Yeni Suriye Gerçekliği
Geçmişteki çözüm sürecinde Öcalan, üç merkeze bir mektup göndermişti. Kandil, o zaman Öcalan’a “Suriye’de yeni bir konjonktür ortaya çıktı” diye cevap vermişti. Bu yeni konjonktür, çözüm sürecinin dinamiklerini değiştirmektedir.

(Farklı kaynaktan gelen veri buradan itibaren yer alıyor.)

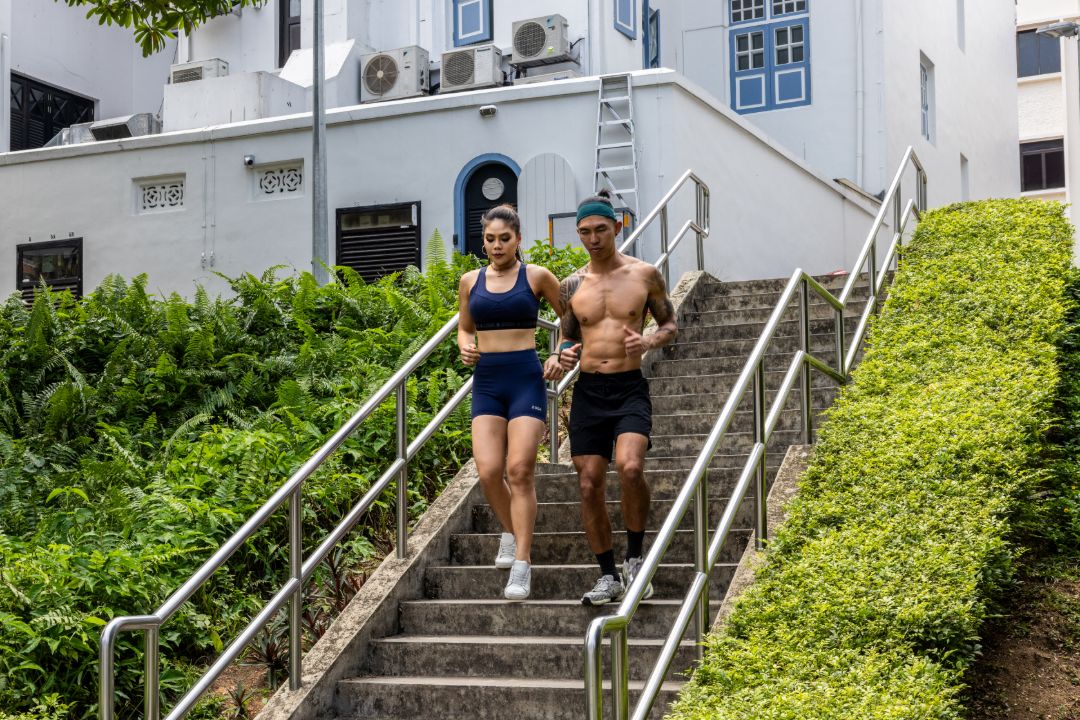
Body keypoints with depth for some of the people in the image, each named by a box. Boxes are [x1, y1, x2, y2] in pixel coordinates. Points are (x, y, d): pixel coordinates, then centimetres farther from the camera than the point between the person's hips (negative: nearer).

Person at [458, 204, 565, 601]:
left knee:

Yeni Suriye gerçekliği, PKK-YPG’nin Suriye’deki varlığını zorlaştırmaktadır. ABD, Rusya, Esed rejimi ve İran’ın desteği, PKK’ya Suriye’de bir uydu devlet kurmaya yetmemiştir. Bu durum, Öcalan’ın çağrısını güçlendirici bir etki yaratmaktadır.
Çözüm Süreci Tecrübesi
Çözüm sürecinde yaşananlar, sütten ağzımız yandığı için yoğurdu üfleyerek yiyoruz. Öcalan’ın çağrısı ortada. Eğer Kandil bunu da reddederse, Öcalan’ın ne diyeceği merak edilmektedir. Bu durum, çözüm sürecinin geleceği açısından kritik bir eşiktir.
Öcalan, “PKK’nın kurucu lideri olarak örgütü lağvediyorum” der mi sorusu, sürecin seyrini belirleyecek önemli bir noktadır. Kongre tarihi önerisi, geçmişte dikkate alınmamıştı. Ancak bu kez durum farklı olabilir.